Filter the entries for the word "lines". Copy each line in which it occurs.

[Stored data]
*** Block opens ***

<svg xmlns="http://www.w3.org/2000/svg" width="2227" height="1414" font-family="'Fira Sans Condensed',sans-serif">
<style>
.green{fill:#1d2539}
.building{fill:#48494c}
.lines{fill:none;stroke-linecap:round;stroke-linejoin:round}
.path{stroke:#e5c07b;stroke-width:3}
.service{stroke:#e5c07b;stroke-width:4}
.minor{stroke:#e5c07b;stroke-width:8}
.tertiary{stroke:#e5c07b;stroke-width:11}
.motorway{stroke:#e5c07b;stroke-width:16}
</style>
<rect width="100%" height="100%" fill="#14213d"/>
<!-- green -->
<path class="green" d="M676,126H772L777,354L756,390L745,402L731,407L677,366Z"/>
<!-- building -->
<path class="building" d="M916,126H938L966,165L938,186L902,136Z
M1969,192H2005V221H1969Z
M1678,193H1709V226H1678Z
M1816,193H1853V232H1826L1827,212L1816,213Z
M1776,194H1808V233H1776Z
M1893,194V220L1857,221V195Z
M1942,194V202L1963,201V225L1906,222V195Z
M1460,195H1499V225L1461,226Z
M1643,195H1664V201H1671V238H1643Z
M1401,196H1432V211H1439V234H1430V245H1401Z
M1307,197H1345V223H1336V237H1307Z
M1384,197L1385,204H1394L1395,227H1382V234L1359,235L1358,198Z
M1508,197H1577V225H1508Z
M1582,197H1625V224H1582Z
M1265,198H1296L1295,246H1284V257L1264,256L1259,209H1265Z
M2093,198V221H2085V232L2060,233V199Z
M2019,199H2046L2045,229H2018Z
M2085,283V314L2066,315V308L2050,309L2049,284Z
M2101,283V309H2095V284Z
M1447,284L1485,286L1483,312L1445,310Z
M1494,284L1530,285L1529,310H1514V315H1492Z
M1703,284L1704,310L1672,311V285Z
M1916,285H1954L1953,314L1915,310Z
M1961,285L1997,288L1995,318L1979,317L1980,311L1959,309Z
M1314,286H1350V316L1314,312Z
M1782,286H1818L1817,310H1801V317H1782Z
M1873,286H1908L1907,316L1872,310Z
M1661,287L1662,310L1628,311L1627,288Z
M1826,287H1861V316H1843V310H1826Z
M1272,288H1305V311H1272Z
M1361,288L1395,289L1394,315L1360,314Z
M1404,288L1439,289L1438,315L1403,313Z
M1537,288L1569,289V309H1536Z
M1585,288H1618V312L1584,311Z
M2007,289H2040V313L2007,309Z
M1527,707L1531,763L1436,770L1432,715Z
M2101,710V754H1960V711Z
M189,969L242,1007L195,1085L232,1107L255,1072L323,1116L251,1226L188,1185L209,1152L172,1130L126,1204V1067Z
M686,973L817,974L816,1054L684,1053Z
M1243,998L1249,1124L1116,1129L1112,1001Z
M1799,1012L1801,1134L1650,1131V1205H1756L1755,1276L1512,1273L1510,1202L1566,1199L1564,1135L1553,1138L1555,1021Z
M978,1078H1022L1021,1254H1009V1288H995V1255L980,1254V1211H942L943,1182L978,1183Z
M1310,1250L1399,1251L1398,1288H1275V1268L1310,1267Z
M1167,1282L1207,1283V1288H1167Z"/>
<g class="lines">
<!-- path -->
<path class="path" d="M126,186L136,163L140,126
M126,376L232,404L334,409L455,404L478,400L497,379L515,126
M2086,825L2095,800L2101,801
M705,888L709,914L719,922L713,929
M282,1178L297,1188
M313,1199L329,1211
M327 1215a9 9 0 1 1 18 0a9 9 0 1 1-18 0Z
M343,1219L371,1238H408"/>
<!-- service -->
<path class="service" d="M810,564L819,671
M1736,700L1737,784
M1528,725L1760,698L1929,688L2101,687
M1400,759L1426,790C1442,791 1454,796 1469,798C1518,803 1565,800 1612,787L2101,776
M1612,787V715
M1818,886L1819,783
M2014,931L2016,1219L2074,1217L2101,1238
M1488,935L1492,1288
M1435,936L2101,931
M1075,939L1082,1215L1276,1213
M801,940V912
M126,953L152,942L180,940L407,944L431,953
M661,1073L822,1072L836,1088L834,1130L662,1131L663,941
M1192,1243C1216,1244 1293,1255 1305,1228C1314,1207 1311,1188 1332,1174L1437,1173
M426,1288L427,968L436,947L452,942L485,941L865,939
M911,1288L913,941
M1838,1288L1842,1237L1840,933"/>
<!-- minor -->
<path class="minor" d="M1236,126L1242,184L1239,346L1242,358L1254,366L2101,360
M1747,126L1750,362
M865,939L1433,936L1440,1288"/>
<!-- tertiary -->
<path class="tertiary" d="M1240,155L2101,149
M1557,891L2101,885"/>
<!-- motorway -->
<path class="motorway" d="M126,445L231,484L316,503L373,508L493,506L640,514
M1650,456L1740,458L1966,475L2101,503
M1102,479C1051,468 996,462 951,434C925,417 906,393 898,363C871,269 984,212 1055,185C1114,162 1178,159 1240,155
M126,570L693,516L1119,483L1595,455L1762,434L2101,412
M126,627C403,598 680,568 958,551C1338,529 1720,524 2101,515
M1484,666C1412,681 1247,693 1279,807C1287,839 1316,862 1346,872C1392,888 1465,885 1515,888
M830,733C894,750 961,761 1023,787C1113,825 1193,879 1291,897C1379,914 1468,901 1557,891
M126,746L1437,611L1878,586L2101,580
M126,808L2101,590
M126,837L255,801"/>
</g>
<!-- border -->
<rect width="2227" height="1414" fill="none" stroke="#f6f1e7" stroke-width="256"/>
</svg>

*** Block closes ***

*YOUR RESPONSE*:
.lines{fill:none;stroke-linecap:round;stroke-linejoin:round}
<g class="lines">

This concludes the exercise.